Max makes sure to add his creative drawings in all his letters and this is one of the reasons he likes writing letters than any other ways of communicating with his favourite author. For the readers, these drawings simply raise the fun factor of the book.

Dear Max showcases a beautiful relationship in which it feels so easy and right to share many inner feelings and emotions with ones who do not judge, who have similar vulnerabilities, despite them being complete strangers initially. While reading this book, I could actually peep inside the mind of Max and feel his jubilation on having another confidant in his life besides his mother, another person who he happily includes in his inner circle. I like the way Max tries to incorporate the ideas or suggestions given by the author for his writing, behaviour and life in general. Throughout all the author's letters to Max, she does not sermonize or preach anything to Max, she just offers another perspective and different angle of viewing things which work wonders for Max and I am sure it will appeal to all young readers.


anushka said...

I will surely bookmark this. Great blog

sathish said...

very interesting vibha.

And how I wish I get a nice hand written letter nowadays.

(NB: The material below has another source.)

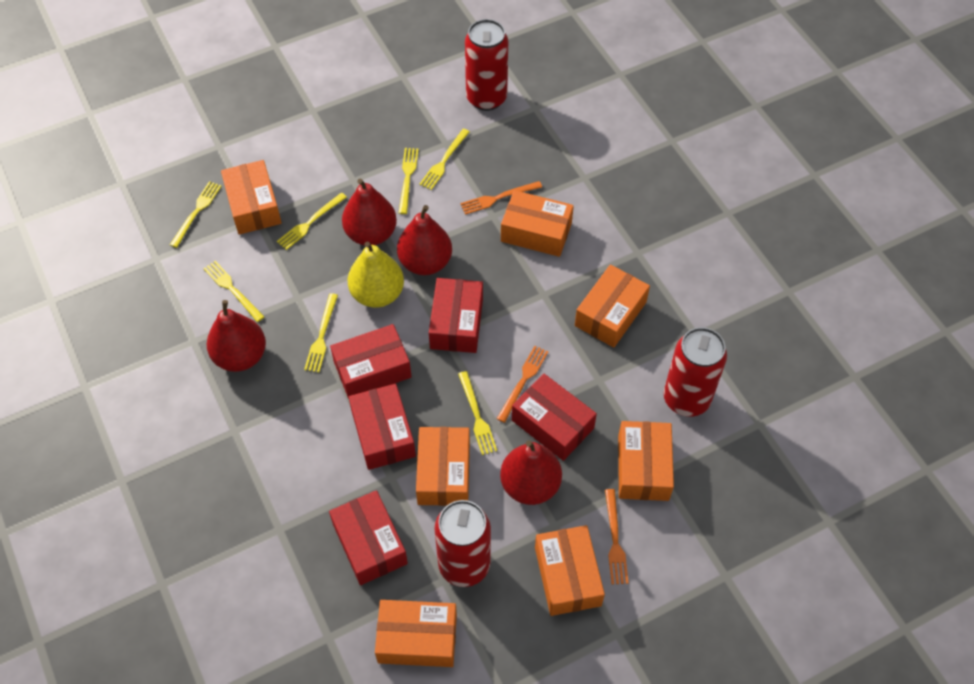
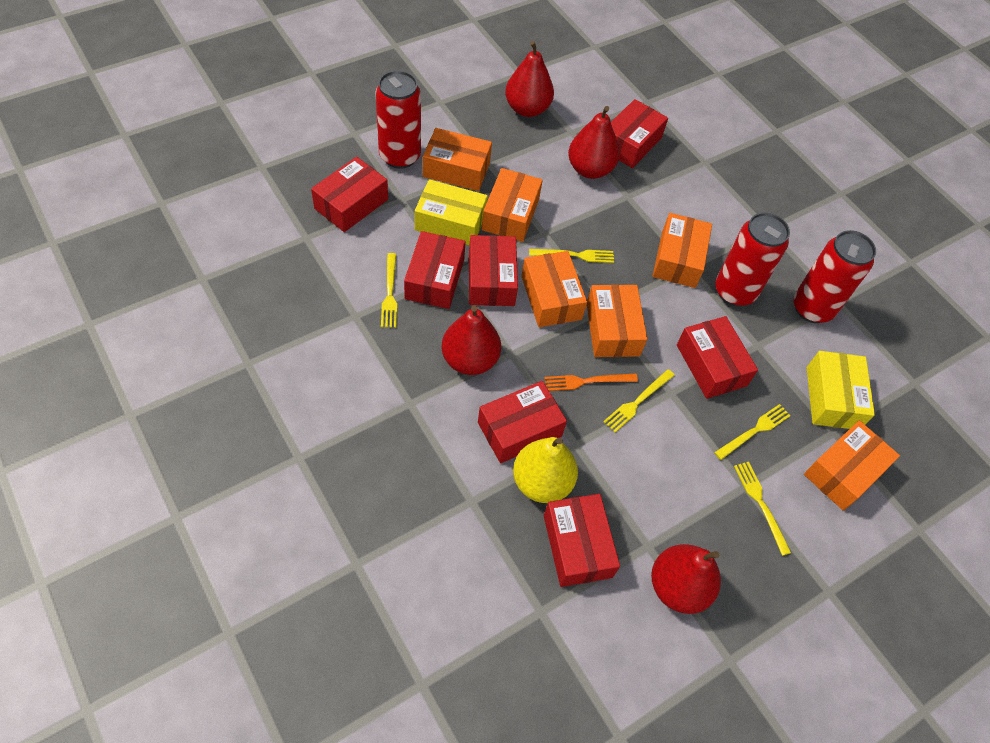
orange box: 7 -> 6
orange fork: 3 -> 1
red box: 5 -> 7
yellow box: 0 -> 2
yellow fork: 7 -> 5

Reminds me of my own penpals during my school time. I have lost touch with all of them now.

Vibha said...

Anushka ~ Thanks for dropping by and leaving a comment here.

Sathish ~ Thanks. I make it a point to give a hand-written note to R and M on their birthdays.

ranjani.sathish said...

What a fantastic topic for a book and I loved your review Vibha ! It is so true when you mention that a personal heartfelt letter is the best gift that you can give to your loved one !

As I know, from our earlier exchanges how important letter writing is to you, it makes it very apt for you to have picked such a book.

Meera Sriram said...

Very creative. And I like that the authors letters are not preachy. We having something similar (or so I think) waiting to be read at home, called Dear Peter Rabbit by Alma Flor Ada, letters to the three pigs, and goldilocks and such:)

sandhya said...

We read this book recently, and loved it. A finished reading it in one sitting, and was very unhappy when I suggested mid-way that she do some homework before she continues.
We, too loved the idea of writing actual pen-and-paper letters. That was one of the motivating factors when I participated in the two "by-post" activities hosted by Zoe at playingbythebook.

There is a similar book- "Dear Mr Henshaw" by Beverly Cleary that you might enjoy reading.

Choxbox said...

Lovely book - agree!

And echo the reco of Dear Mr.Henshaw.